One of the biggest advantages of owning your own home instead of renting is the ability to build equity with it. From the initial down payment to your monthly mortgage checks, every dollar you put toward paying off your home grows your home equity. Why is home equity important? Because you may need to tap into that equity someday to cover a major cost - college tuition, credit card debt, medical bills, etc. Here’s what you need to know about home equity and two ways you can help grow it.
What Is Home Equity?
Put simply, home equity is the difference between what your home is worth (its market value) and what you’ve already paid into it.
Market Value - What You Owe = Home Equity
For example, if your home has a market value of $500,000 and you owe $350,000 on it still, that means you have $150,000 in home equity.
Boosting Your Home’s Equity
Every time you make a payment on your house, your home equity increases. And every time your home’s value rises so does your equity. With that being said, there are primarily two ways to increase your home equity: increase your home’s value or pay down your mortgage.
Increasing Your Home’s Value
If you’re looking to boost your home equity and improve your day-to-day living, renovating or adding to your home could be the answer. Making smart home improvements or increasing the square footage are effective ways to increase the value of your home. Major renovations such as kitchen remodels, bathroom updates and the addition of office or bedroom space can add significant value to your home.
Making Additional Mortgage Payments
Adding payments towards the principal of your home loan may get the balance down quicker, save you on interest - and, in turn, increase your home equity. But payments may be limited based on your mortgage type and payment plan. With an open mortgage, you can freely place payments towards your principal at the cost of a higher interest rate. With a closed mortgage, the amount you can pay toward your principal is limited and fineable (if the limit is exceeded), but you will have a lower interest rate. Accelerated payments are also an option, allowing you to pay in varying intervals over a month rather than monthly. However, the overall cost of an accelerated plan is higher.
Depending on your mortgage type, If you experience a sudden or unexpected windfall (such as a bonus at work or lottery winnings), you could choose to put a chunk of that toward your mortgage payment. Alternatively, you could choose to bump up your monthly mortgage payments. Just be sure, however, that you are still able to address your other financial obligations and needs - paying down debt, covering other fixed expenses and regularly contributing to your emergency fund.

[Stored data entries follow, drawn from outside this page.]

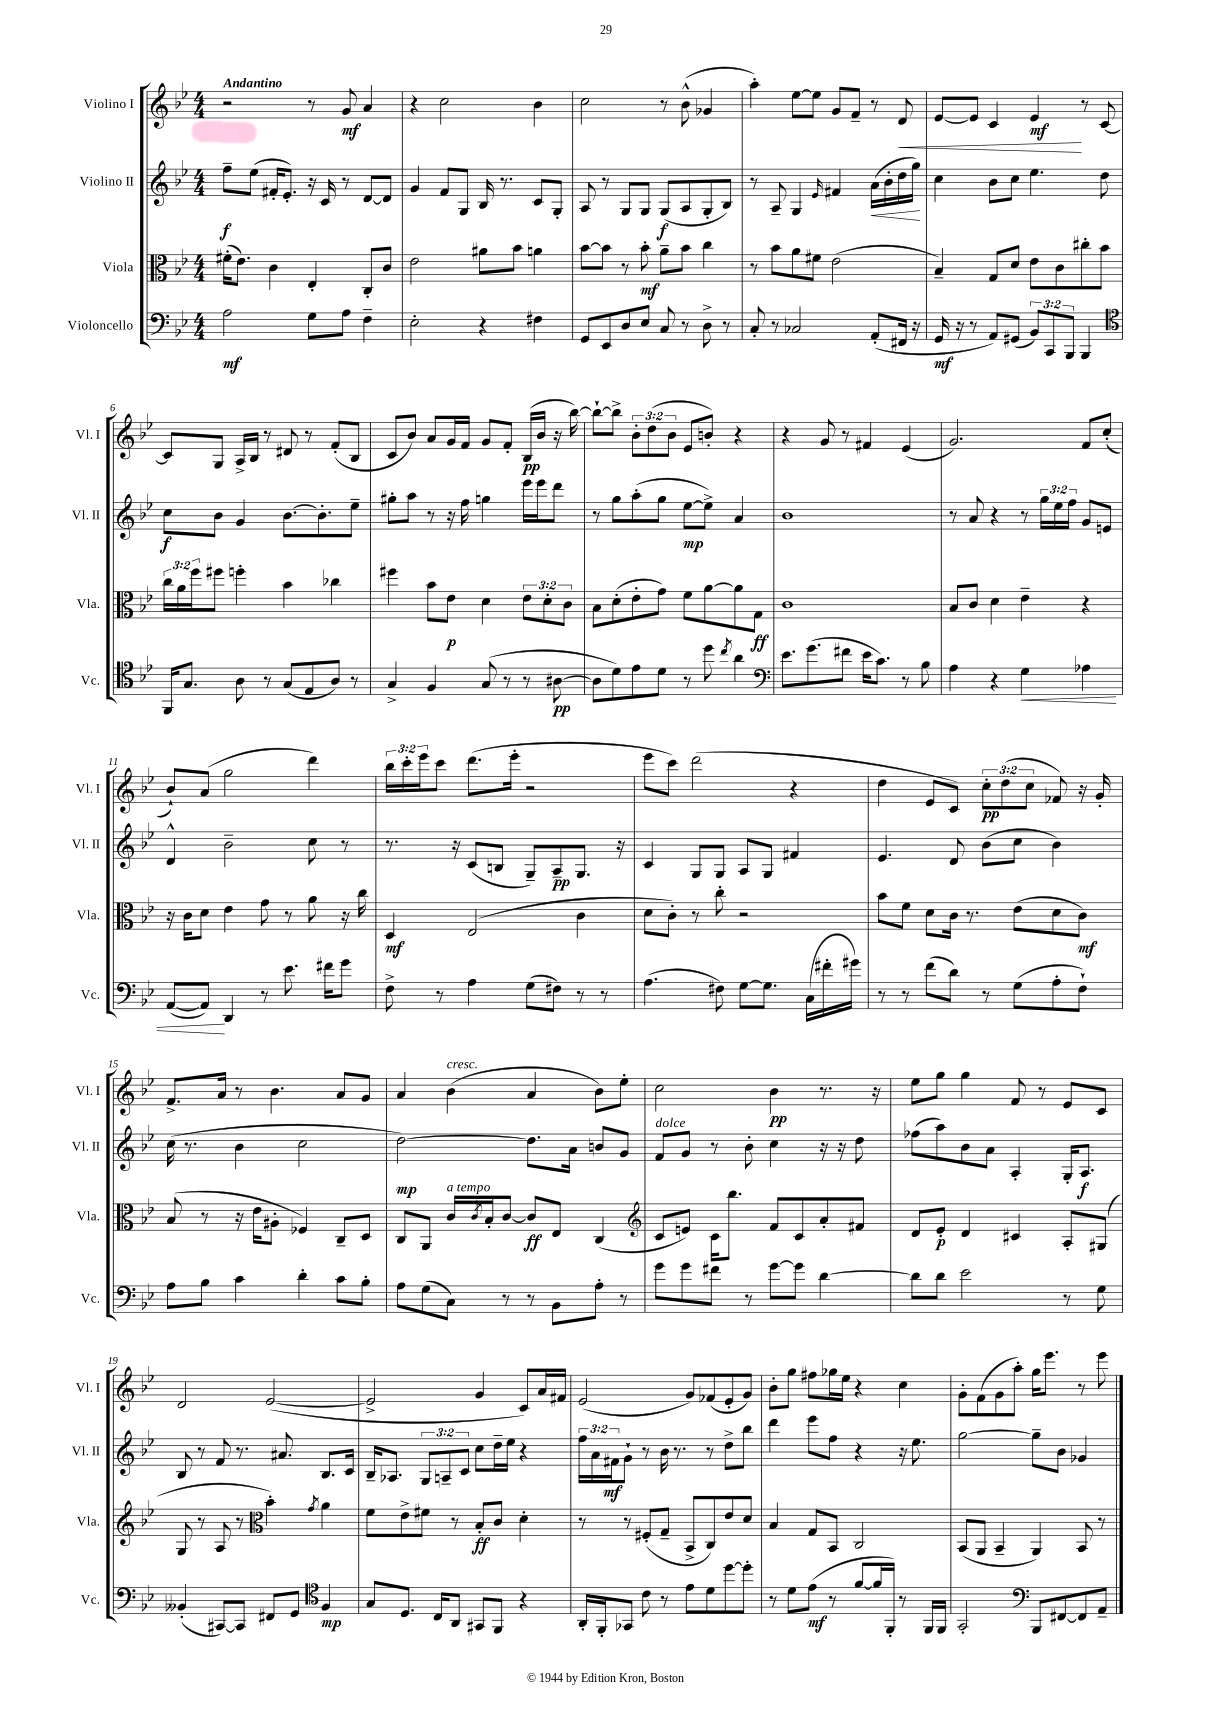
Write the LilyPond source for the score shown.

<<
\new StaffGroup <<
\new Staff = "s0" \with { instrumentName = "Violino I" shortInstrumentName = "Vl. I" } {
    \clef treble \key bes \major \numericTimeSignature \time 4/4 \override Staff.TupletNumber.text = #tuplet-number::calc-fraction-text \tempo "Andantino"
    r2 r8 g'8\mf a'4 |
    r4 c''2 bes'4 |
    c''2 r8 bes'8-^( ges'4 |
    a''4-.) ees''8~ ees''8 g'8 f'8-- r8 d'8\< |
    ees'8~ ees'8 c'4 ees'4\mf\! r8 c'8~ |
    c'8 g8 a16-> bes16 r8 dis'8 r8 f'8-.( bes8 |
    c'8 bes'8) a'8 g'16 f'16 g'8 f'8-. bes16\pp( bes'16 r16 bes''16~) |
    bes''8~-! bes''8-> \tuplet 3/2 { bes'8-. d''8( bes'8 } ees'8 b'8-.) r4 |
    r4 g'8 r8 fis'4 ees'4( |
    g'2.) f'8 c''8-.( |
    bes'8-!) a'8( g''2 d'''4) |
    \tuplet 3/2 { bes''16 c'''16-. ees'''16 } c'''8 d'''8.( ees'''16-. r2 |
    ees'''8 c'''8) d'''2( r4 |
    d''4 ees'8 c'8) \tuplet 3/2 { c''8-.\pp d''8( c''8 } fes'8) r16 g'16-. |
    f'8.-> a'16 r8 bes'4. a'8 g'8 |
    a'4 bes'4^\markup { \italic "cresc." }( a'4 bes'8) ees''8-. |
    c''2 bes'4\pp r8. r16 |
    ees''8 g''8 g''4 f'8 r8 ees'8 c'8 |
    d'2 ees'2~( |
    ees'2-> g'4 c'8) a'16 fis'16 |
    ees'2( g'8) fes'8( ees'8-. g'8) |
    bes'8-. g''8 fis''8 ges''16 ees''16 r4 c''4 |
    g'8-. f'8( g'8 a''8-.) g''16 ees'''8. r8 ees'''8 \bar "|." |
}
\new Staff = "s1" \with { instrumentName = "Violino II" shortInstrumentName = "Vl. II" } {
    \clef treble \key bes \major \numericTimeSignature \time 4/4 \override Staff.TupletNumber.text = #tuplet-number::calc-fraction-text
    f''8--\f ees''8( fis'16-. ees'8.-.) r16 c'16 r8 d'8~ d'8 |
    g'4 f'8 g8 bes16 r8. c'8 g8-. |
    a8 r8 g8 g8 g8\f( a8 g8-. bes8) |
    r8 a8-- g4 \grace { ees'16 } fis'4 a'16\<( bes'16-. d''16 g''16\!) |
    c''4 bes'8 c''8 ees''4. d''8 |
    c''8\f bes'8 g'4 bes'8.~ bes'8.-. ees''8-- |
    gis''8-. a''8 r8 r16 f''16 g''4 ees'''16 ees'''16 d'''8 |
    r8 g''8 a''8-.( g''8 ees''8~\mp ees''8->) a'4 |
    bes'1 |
    r8 a'8 r4 r8 \tuplet 3/2 { g''16 ees''16 f''16 } g'8 e'8 |
    d'4-^ bes'2-- c''8 r8 |
    r8. r16 c'8( b8 g8--) a8--\pp g8. r16 |
    c'4 g8 g8 a8 g8 fis'4 |
    ees'4. d'8 bes'8( c''8 bes'4) |
    c''16( r8. bes'4 c''2 |
    d''2~\mp) d''8. a'16 b'8 g'8 |
    f'8^\markup { \italic "dolce" } g'8 r8 bes'8-. c''4 r16 r16 d''8 |
    fes''8( a''8) bes'8 a'8 a4-. g16-. a8.\f |
    bes8 r8 f'8 r8. ais'8. bes8. c'16 |
    bes16-- aes8. \tuplet 3/2 { g8 a8-- c'8 } c''8 d''16-- ees''16 r4 |
    \tuplet 3/2 { f''16 a'16 fis'16\mf } g'8-! r8 bes'16 r8. r8 d''8-> bes''8 |
    d'''4 ees'''8 f''8 r4 r16 ees''8. |
    g''2~ g''8-- bes'8 ges'4 \bar "|." |
}
\new Staff = "s2" \with { instrumentName = "Viola" shortInstrumentName = "Vla." } {
    \clef alto \key bes \major \numericTimeSignature \time 4/4 \override Staff.TupletNumber.text = #tuplet-number::calc-fraction-text
    fis'16-.( ees'8.) c'4 ees4-. c8-. c'8 |
    ees'2 ais'8 bes'8 a'4 |
    bes'8~ bes'8 r8 bes'8-.\mf a'8-- bes'8 c''4 |
    r8 bes'8 a'8 fis'8 ees'2( |
    bes4--) g8 d'8 ees'8 c'8 cis''8-. bes'8 |
    \tuplet 3/2 { c''16 a'16 f''16 } fis''8 f''4-. bes'4 ces''4 |
    fis''4 bes'8 ees'8\p d'4 \tuplet 3/2 { ees'8 d'8-. c'8 } |
    bes8 d'8-.( ees'8-. g'8) f'8 a'8~ a'8 g8\ff |
    c'1 |
    bes8 c'8 d'4 ees'4-- r4 |
    r16 c'16 d'8 ees'4 g'8 r8 a'8 r16 c''16 |
    d4\mf ees2( c'4 |
    d'8 c'8-.) r8 c''8-. r2 |
    bes'8 f'8 d'8 c'16 r8. ees'8( d'8 c'8\mf) |
    bes8( r8 r16 ees'16 ais8-. fes4) c8-- d8 |
    c8 a,8 c'16^\markup { \italic "a tempo" } \acciaccatura { c'8 } bes16-. c'8~ c'8\ff ees8 c4( |
    \clef treble c'8 e'8) c'16 bes''8. f'8 c'8 a'8-. fis'8 |
    d'8 ees'8-.\p d'4 cis'4 a8-. gis8( |
    g8 r8 a8 r8 \clef alto bes'4-.) \acciaccatura { g'8 } a'4 |
    f'8 ees'8-> fis'8 r8 bes8-.\ff c'8 d'4-. |
    r8 r8 fis8-.( g8-- bes,8-> c8) ees'8 d'8 |
    bes4 g8 bes,8 c2 |
    bes,8( a,8 bes,4-- a,4) bes,8 r8 \bar "|." |
}
\new Staff = "s3" \with { instrumentName = "Violoncello" shortInstrumentName = "Vc." } {
    \clef bass \key bes \major \numericTimeSignature \time 4/4 \override Staff.TupletNumber.text = #tuplet-number::calc-fraction-text
    a2\mf g8 a8 f4-- |
    ees2-. r4 fis4 |
    g,8 ees,8 d8 ees8 c8 r8 d8-> r8 |
    c8-. r8 ces2 a,8-.( fis,16 r16 |
    g,16\mf r16 r8 a,8) gis,8( \tuplet 3/2 { bes,8) c,8 bes,,8 } bes,,4 |
    \clef tenor f,16 g8. a8 r8 g8( ees8 a8) r8 |
    g4-> f4 g8( r8 r8 ais8~\pp |
    ais8 d'8) ees'8 d'8 r8 d''8 \acciaccatura { c''8 } a'4 |
    \clef bass ees'8. g'8.( fis'8 ees'16 c'8.) r8 bes8 |
    a4 r4 g4\< aes4 |
    a,8~( a,8\!) d,4 r8 ees'8. fis'16 g'8 |
    f8-> r8 a4 g8( fis8) r8 r8 |
    a4.( fis8) g8~ g8. c16( fis'16-. gis'16) |
    r8 r8 f'8( d'8) r8 g8( a8-. f8-!) |
    a8 bes8 c'4 d'4-. c'8 bes8-. |
    a8 g8( c8) r8 r8 bes,8 a8-. r8 |
    g'8 g'8 fis'8 r8 g'8~ g'8 d'4~ |
    d'8 d'8 ees'2 r8 g8 |
    beses,4-.( cis,8~) cis,8 fis,8 g,8 \clef tenor f4\mp |
    g8 d8. c16 a,8 gis,8 f,8 r4 |
    a,16-. f,16-. ges,8 c'8 r8 ees'8 d'8 d''8~ d''8-. |
    r8 d'8 ees'8\mf( r8 f'8~ f'16 f,16-.) r8 f,16 f,16 |
    g,2-. \clef bass bes,,8 fis,8~ fis,8 a,8-- \bar "|." |
}
>>
>>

Alternatively, you could choose to adjust your amortization period, choosing to repay your mortgage over 20-years instead of the traditional 25 years may pay down the loan's principal faster, causing your equity to accrue more quickly. However, if you choose to do this, it’s important to account for any associated costs and penalties that come with refinancing.
Whether or not you could make a large down payment, there are still ways to build equity in your home. Building equity is an important part of protecting your investment, and it provides you with a safety net should you need to borrow against it in the future.